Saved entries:
——

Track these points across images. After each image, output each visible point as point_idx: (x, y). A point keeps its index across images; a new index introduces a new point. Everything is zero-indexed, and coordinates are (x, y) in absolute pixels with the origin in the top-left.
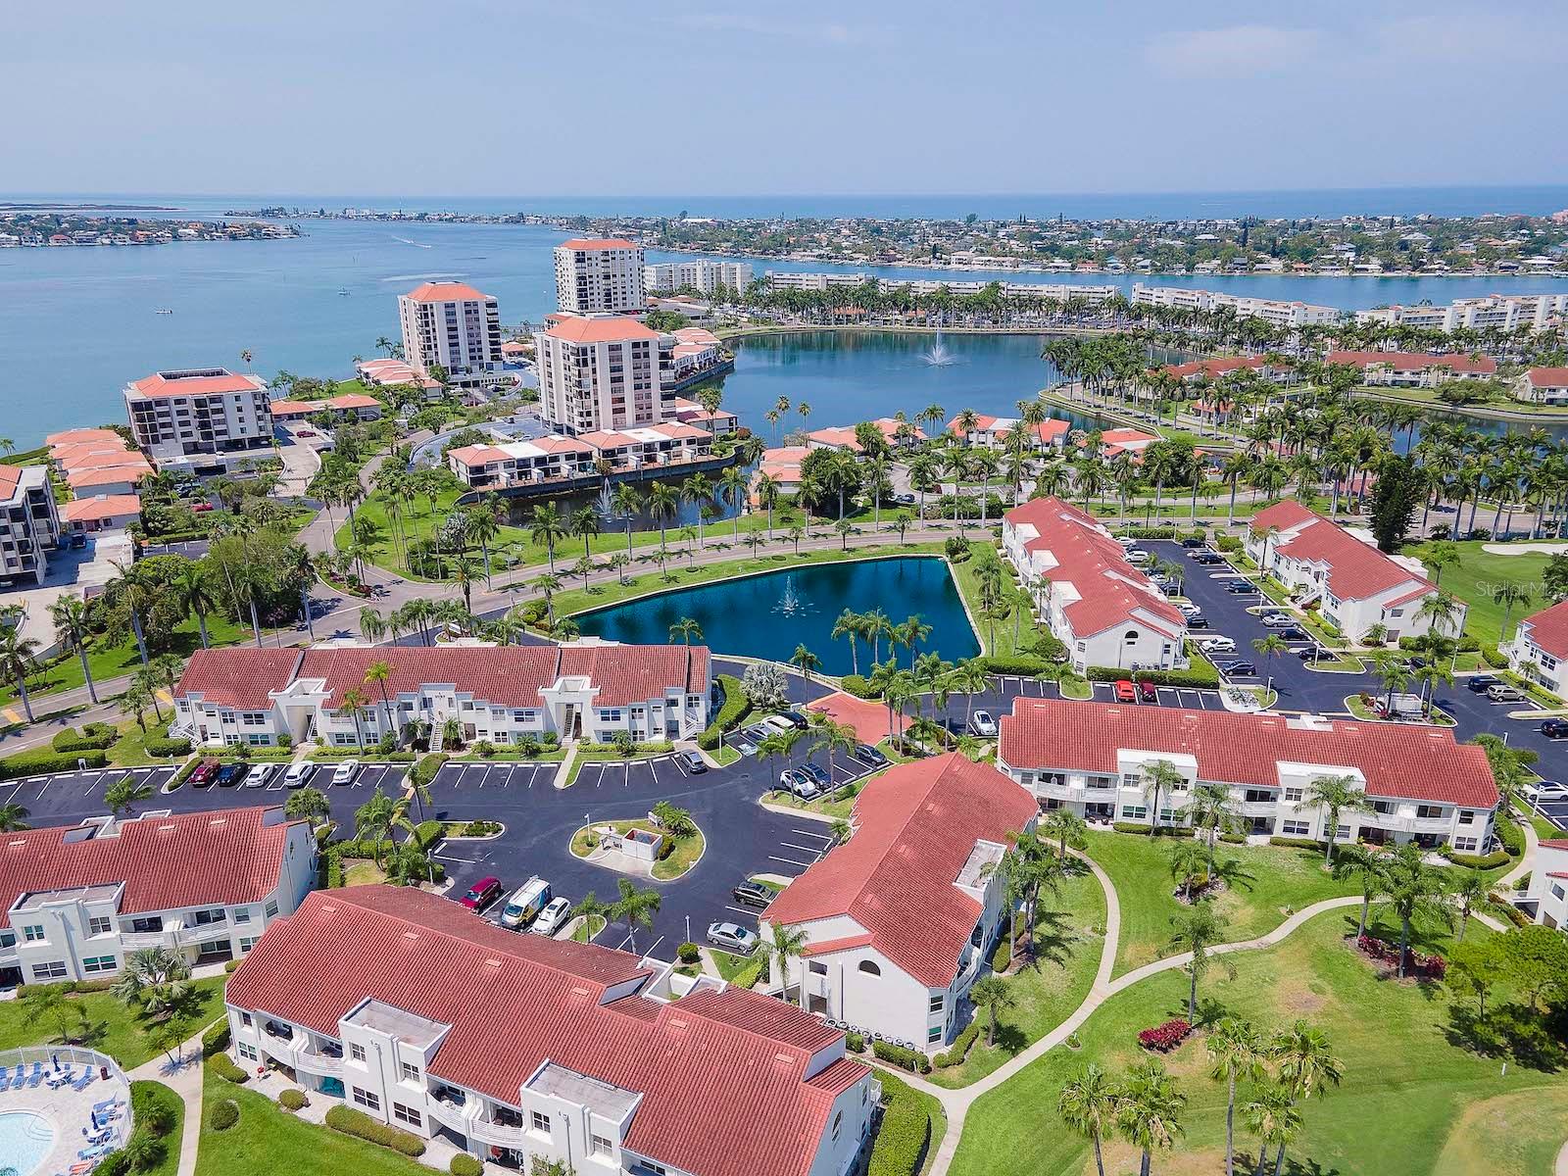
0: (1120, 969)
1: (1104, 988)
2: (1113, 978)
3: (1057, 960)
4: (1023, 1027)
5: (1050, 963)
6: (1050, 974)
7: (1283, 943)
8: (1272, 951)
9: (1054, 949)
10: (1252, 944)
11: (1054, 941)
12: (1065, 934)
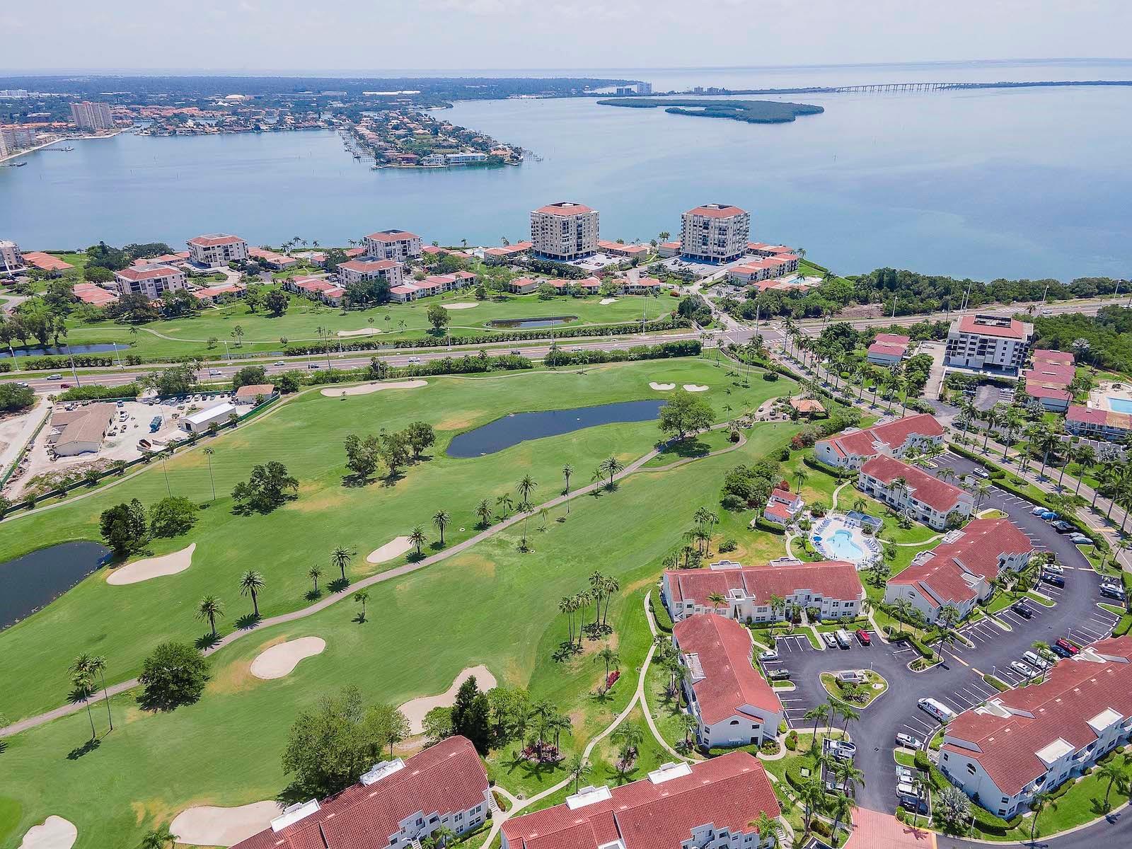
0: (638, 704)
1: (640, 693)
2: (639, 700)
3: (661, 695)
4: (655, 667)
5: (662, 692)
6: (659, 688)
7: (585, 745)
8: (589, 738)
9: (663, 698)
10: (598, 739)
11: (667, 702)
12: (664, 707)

——

**Exercise details:** Reproduce the rows above word for word, from their first line through the line containing "8: (589, 738)", both ends included. Leave the pictures out of your answer.

**Solution:**
Track these points across images. After each image, output each visible point as point_idx: (x, y). A point keeps its index across images; a new index introduces a new point. Everything is zero-indexed, and coordinates are (x, y) in absolute pixels with the origin in the top-left.
0: (1120, 969)
1: (1104, 988)
2: (1113, 978)
3: (1057, 960)
4: (1023, 1027)
5: (1050, 963)
6: (1050, 974)
7: (1283, 943)
8: (1272, 951)
9: (1054, 949)
10: (1252, 944)
11: (1054, 941)
12: (1065, 934)
0: (638, 704)
1: (640, 693)
2: (639, 700)
3: (661, 695)
4: (655, 667)
5: (662, 692)
6: (659, 688)
7: (585, 745)
8: (589, 738)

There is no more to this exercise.